(Beginning of GIVEN INFORMATION)

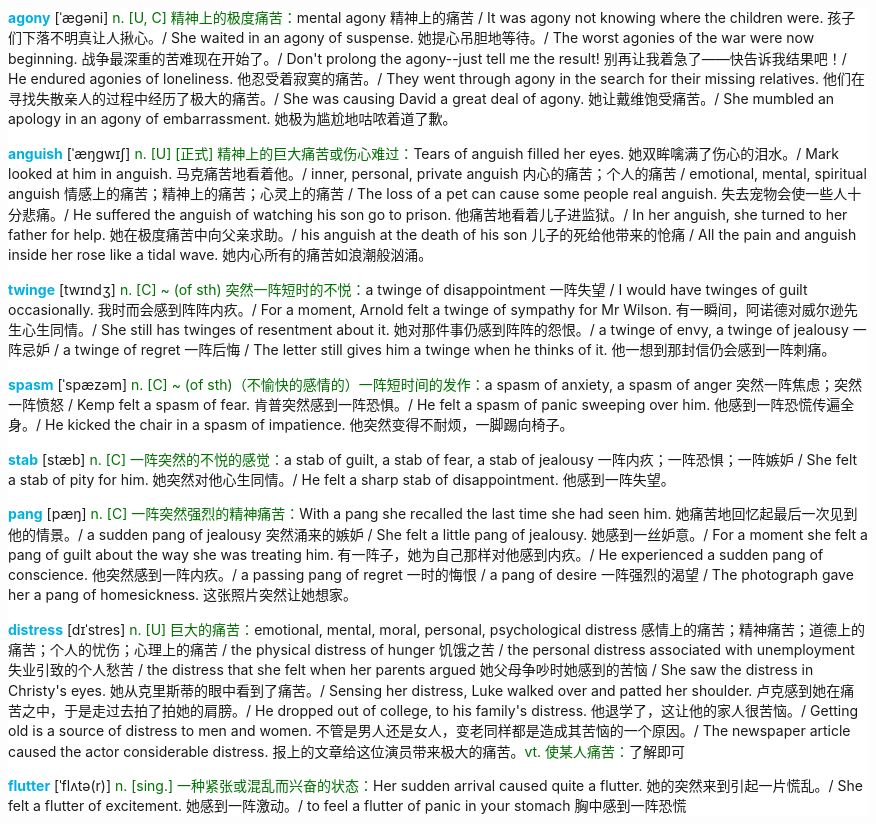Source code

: <font color="sky blue">**agony**</font> [ˈægəni]
<font color="rgb(227, 108, 9)">n. [U, C] 精神上的极度痛苦：</font>mental agony 精神上的痛苦 / It was agony not knowing where the children were. 孩子们下落不明真让人揪心。/ She waited in an agony of suspense. 她提心吊胆地等待。/ The worst agonies of the war were now beginning. 战争最深重的苦难现在开始了。/ Don't prolong the agony--just tell me the result! 别再让我着急了——快告诉我结果吧！/ He endured agonies of loneliness. 他忍受着寂寞的痛苦。/ They went through agony in the search for their missing relatives. 他们在寻找失散亲人的过程中经历了极大的痛苦。/ She was causing David a great deal of agony. 她让戴维饱受痛苦。/ She mumbled an apology in an agony of embarrassment. 她极为尴尬地咕哝着道了歉。                  

<font color="sky blue">**anguish**</font> [ˈæŋgwɪʃ]
<font color="rgb(227, 108, 9)">n. [U] [正式] 精神上的巨大痛苦或伤心难过：</font>Tears of anguish filled her eyes. 她双眸噙满了伤心的泪水。/ Mark looked at him in anguish. 马克痛苦地看着他。/ inner, personal, private anguish 内心的痛苦；个人的痛苦 / emotional, mental, spiritual anguish 情感上的痛苦；精神上的痛苦；心灵上的痛苦 / The loss of a pet can cause some people real anguish. 失去宠物会使一些人十分悲痛。/ He suffered the anguish of watching his son go to prison. 他痛苦地看着儿子进监狱。/ In her anguish, she turned to her father for help. 她在极度痛苦中向父亲求助。/ his anguish at the death of his son 儿子的死给他带来的怆痛 / All the pain and anguish inside her rose like a tidal wave. 她内心所有的痛苦如浪潮般汹涌。

<font color="sky blue">**twinge**</font> [twɪndʒ]
<font color="rgb(227, 108, 9)">n. [C] ~ (of sth) 突然一阵短时的不悦：</font>a twinge of disappointment 一阵失望 / I would have twinges of guilt occasionally. 我时而会感到阵阵内疚。/ For a moment, Arnold felt a twinge of sympathy for Mr Wilson. 有一瞬间，阿诺德对威尔逊先生心生同情。/ She still has twinges of resentment about it. 她对那件事仍感到阵阵的怨恨。/ a twinge of envy, a twinge of jealousy 一阵忌妒 / a twinge of regret 一阵后悔 / The letter still gives him a twinge when he thinks of it. 他一想到那封信仍会感到一阵刺痛。
           
<font color="sky blue">**spasm**</font> [ˈspæzəm]
<font color="rgb(227, 108, 9)">n. [C] ~ (of sth)（不愉快的感情的）一阵短时间的发作：</font>a spasm of anxiety, a spasm of anger 突然一阵焦虑；突然一阵愤怒 / Kemp felt a spasm of fear. 肯普突然感到一阵恐惧。/ He felt a spasm of panic sweeping over him. 他感到一阵恐慌传遍全身。/ He kicked the chair in a spasm of impatience. 他突然变得不耐烦，一脚踢向椅子。
           
<font color="sky blue">**stab**</font> [stæb]
<font color="rgb(227, 108, 9)">n. [C] 一阵突然的不悦的感觉：</font>a stab of guilt, a stab of fear, a stab of jealousy 一阵内疚；一阵恐惧；一阵嫉妒 / She felt a stab of pity for him. 她突然对他心生同情。/ He felt a sharp stab of disappointment. 他感到一阵失望。

<font color="sky blue">**pang**</font> [pæŋ]
<font color="rgb(227, 108, 9)">n. [C] 一阵突然强烈的精神痛苦：</font>With a pang she recalled the last time she had seen him. 她痛苦地回忆起最后一次见到他的情景。/ a sudden pang of jealousy 突然涌来的嫉妒 / She felt a little pang of jealousy. 她感到一丝妒意。/ For a moment she felt a pang of guilt about the way she was treating him. 有一阵子，她为自己那样对他感到内疚。/ He experienced a sudden pang of conscience. 他突然感到一阵内疚。/ a passing pang of regret 一时的悔恨 / a pang of desire 一阵强烈的渴望 / The photograph gave her a pang of homesickness. 这张照片突然让她想家。    

<font color="sky blue">**distress**</font> [dɪˈstres]
<font color="rgb(227, 108, 9)">n. [U] 巨大的痛苦：</font>emotional, mental, moral, personal, psychological distress 感情上的痛苦；精神痛苦；道德上的痛苦；个人的忧伤；心理上的痛苦 / the physical distress of hunger 饥饿之苦 / the personal distress associated with unemployment 失业引致的个人愁苦 / the distress that she felt when her parents argued 她父母争吵时她感到的苦恼 / She saw the distress in Christy's eyes. 她从克里斯蒂的眼中看到了痛苦。/ Sensing her distress, Luke walked over and patted her shoulder. 卢克感到她在痛苦之中，于是走过去拍了拍她的肩膀。/ He dropped out of college, to his family's distress. 他退学了，这让他的家人很苦恼。/ Getting old is a source of distress to men and women. 不管是男人还是女人，变老同样都是造成其苦恼的一个原因。/ The newspaper article caused the actor considerable distress. 报上的文章给这位演员带来极大的痛苦。<font color="rgb(227, 108, 9)">vt. 使某人痛苦：</font>了解即可
           
<font color="sky blue">**flutter**</font> [ˈflʌtə(r)]
<font color="rgb(227, 108, 9)">n. [sing.] 一种紧张或混乱而兴奋的状态：</font>Her sudden arrival caused quite a flutter. 她的突然来到引起一片慌乱。/ She felt a flutter of excitement. 她感到一阵激动。/ to feel a flutter of panic in your stomach 胸中感到一阵恐慌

(End of GIVEN INFORMATION)

■ REQUIRED WORK
From the entries above, copy out every line where the string "stab" appears.

■ ANSWER FOR THIS EXERCISE
<font color="sky blue">**stab**</font> [stæb]
<font color="rgb(227, 108, 9)">n. [C] 一阵突然的不悦的感觉：</font>a stab of guilt, a stab of fear, a stab of jealousy 一阵内疚；一阵恐惧；一阵嫉妒 / She felt a stab of pity for him. 她突然对他心生同情。/ He felt a sharp stab of disappointment. 他感到一阵失望。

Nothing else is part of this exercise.